Production¶
Once your project is setup, the next step is to prepare the production workflow, i.e. automate the build and publication.
Save and Rebuild¶
The Python script you wrote is useful to design your website, but when the conception is done, it is no longer necessary. Instead, you can save your project to a JSON file, and use it directly from the console.
Warning
Custom plugins are not supported by the Save and Rebuild feature. If necessary, you have to stick to the design script and run it with python.
To do so, call the Hausse.save() method on your project. The setting file name is hausse.json by default.
Rebuilding from the console is done by running the Hausse module with the --build argument:
python -m hausse hausse.json --build
Tip
You can skip the file argument if one with a default name is present in current directory.
Publish¶
You are now able to build your static website on-demand via a single command. While you can put the built static HTML files on a web server, you can also take advantage of this easy build process to use services such as GitLab Pages or GitHub Pages.

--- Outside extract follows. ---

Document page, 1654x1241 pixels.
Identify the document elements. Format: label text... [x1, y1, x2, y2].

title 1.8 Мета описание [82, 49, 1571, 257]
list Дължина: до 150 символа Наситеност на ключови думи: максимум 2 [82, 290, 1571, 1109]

Example of GitLab Pages workflow:
image: python:latest
variables:
PIP_CACHE_DIR: "$CI_PROJECT_DIR/.cache/pip"
cache:
paths:
- .cache/pip
- .venv/
before_script:
- python -V
- virtualenv .venv
- source .venv/bin/activate
pages:
script:
- pip install build pybars3 markdown2 pyyaml
- python -m hausse --dist public --build
artifacts:
paths:
-public
Note
GitLab looking for Pages files in a directory named public, you should use the argument --dist to fix the output directory accordingly. This is equivalent to adding .destination('public') in the design script.